Brano:
--------------------
In realtà, la missione di liberazione della donna aveva fatto notevoli passi avanti in quel pugno di decenni, almeno sul fronte intellettuale. Nel 1912 Hiratsuka Raichō fondò il giornale Seitō (Bluestocking, scarpe blu), rivista ispirata ai movimenti di liberazione femminista in Occidente scritta da donne per donne (sebbene gli uomini che sostenevano la causa femminile fossero ben accetti). Seitō non solo dava la possibilità a giovani scrittrici di mettere in pratica le loro doti senza correre il rischio di essere ostacolate nel percorso, ma forniva anche il mezzo per il tramite del quale l’informazione sulla condizione femminile potesse circolare liberamente. L’obiettivo della redazione era denunciare gli abusi del sistema patriarcale e propagandare l’unione delle donne per il riconoscimento di diritti inderogabili. Seitō iniziò presto a dar voce a coloro che si schieravano a favore dell’istruzione femminile, del matrimonio per amore, dell’indipendenza economica della donna e della libera scelta tra carriera e famiglia. Benché apparentemente non venisse dato credito a quelle opinioni – che erano comunque limitate a quella minoranza di donne istruite – le istituzioni cominciarono a temere questo nuovo movimento che andava via via acquisendo forza maggiore, al punto che il giornale fu accusato di corrompere l’animo di donne virtuose. Ciononostante, lo scoppio dei conflitti mondiali portò automaticamente ad un maggiore impiego della forza lavoro femminile in Giappone, essendosi presentata la necessità di sopperire alla mancanza di braccia maschili. Inoltre, grazie alle riforme costituzionali ed al riconoscimento di alcuni diritti quali il libero accesso all’istruzione, alla fine degli anni ‘50 la partecipazione delle donne nell’arene letterarie cominciò ad assumere una consistenza considerevole.

Il critico Hasegawa Izumi risponde alle critiche di Mishima asserendo che tale categoria di scrittori si scagliano contro le donne a causa dell’invidia che essi nutrono per non poter descrivere ciò che per la donna è innato e naturale. L’attacco contro le intellettuali donne allora fungerebbe da maschera per nascondere uno scomodo, inconscio senso di inferiorità. Sebbene questa teoria sia interessante, credo che le cause di questi atteggiamenti non debbano essere trovate dei manuali di letteratura; ma piuttosto in cause storiche ed antropologiche. Si dice che la Restaurazione Meiji abbia decretato la declassazione della donna da persona ad oggetto utile all’uomo lavoratore. Il termine ryōsai kembo (ottima moglie, saggia madre) cominciò ad entrare in uso, e valse a rimuovere le donne da ogni tipo di responsabilità e gradualmente confinarle dentro casa. Il motivo dietro tale presa di posizione è riconducibile al senso di inferiorità e al timore di essere giudicati effemminati dalle forze occidentali che avevano minacciato di attaccarli. L’istituzione di un più rigido patriarcato venne vista come la soluzione più logica e pratica. Questo senso di inadeguatezza ha portato il Giappone a fare del patriarcato un leitmotiv senza apparente via di fuga, o comunque, di lentissima risoluzione.
--------------------
Consegna:
Secondo il brano, in quale anno Hiratsuka Raichō fondò il giornale Seitō?
--------------------
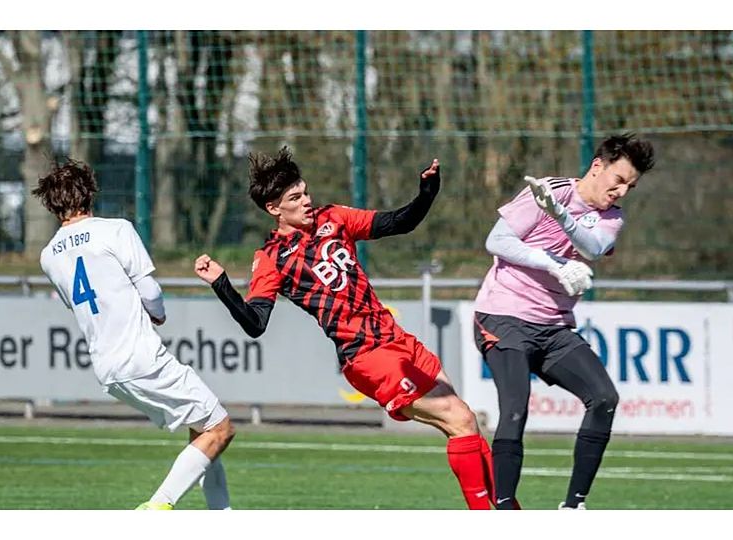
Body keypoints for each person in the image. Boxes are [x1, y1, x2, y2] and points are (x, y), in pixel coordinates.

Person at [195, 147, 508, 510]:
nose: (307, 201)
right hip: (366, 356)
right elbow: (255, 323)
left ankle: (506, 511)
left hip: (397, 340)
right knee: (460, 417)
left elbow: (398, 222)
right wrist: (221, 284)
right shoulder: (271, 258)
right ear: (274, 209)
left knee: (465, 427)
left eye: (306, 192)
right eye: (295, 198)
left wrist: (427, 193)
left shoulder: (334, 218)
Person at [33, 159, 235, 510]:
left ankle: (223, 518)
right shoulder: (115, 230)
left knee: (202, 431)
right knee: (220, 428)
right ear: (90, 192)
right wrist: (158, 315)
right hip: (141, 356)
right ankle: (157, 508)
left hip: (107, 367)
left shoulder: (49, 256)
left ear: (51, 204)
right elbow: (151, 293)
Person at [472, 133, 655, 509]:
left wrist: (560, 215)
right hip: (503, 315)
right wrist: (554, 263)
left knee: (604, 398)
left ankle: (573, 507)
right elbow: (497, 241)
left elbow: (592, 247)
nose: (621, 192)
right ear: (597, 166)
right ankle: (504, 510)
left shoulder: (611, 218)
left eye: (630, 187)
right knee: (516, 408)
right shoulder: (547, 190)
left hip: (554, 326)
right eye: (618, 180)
--------------------
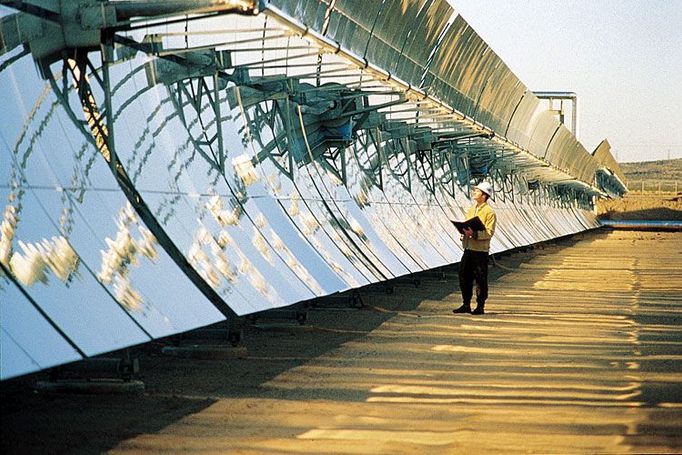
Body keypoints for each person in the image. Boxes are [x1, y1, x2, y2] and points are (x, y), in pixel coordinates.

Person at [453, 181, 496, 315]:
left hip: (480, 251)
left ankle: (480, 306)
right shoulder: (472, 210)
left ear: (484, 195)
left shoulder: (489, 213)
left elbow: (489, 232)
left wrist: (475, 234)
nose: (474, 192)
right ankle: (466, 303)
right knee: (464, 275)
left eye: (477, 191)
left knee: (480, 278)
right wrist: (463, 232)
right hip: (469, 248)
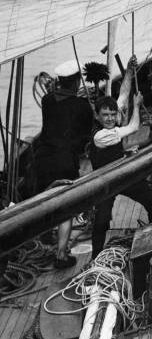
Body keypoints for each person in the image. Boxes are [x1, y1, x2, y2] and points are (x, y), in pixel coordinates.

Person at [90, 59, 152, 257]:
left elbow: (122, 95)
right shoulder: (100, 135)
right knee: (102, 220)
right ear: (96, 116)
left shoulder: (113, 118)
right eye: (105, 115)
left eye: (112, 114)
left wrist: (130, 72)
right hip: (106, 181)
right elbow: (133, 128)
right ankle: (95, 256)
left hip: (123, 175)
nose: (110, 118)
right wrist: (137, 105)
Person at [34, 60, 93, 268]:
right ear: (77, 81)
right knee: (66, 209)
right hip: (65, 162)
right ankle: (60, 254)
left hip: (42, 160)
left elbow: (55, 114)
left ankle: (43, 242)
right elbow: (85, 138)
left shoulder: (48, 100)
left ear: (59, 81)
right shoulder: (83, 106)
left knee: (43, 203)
--------------------
Soluzione:
Nel 1912.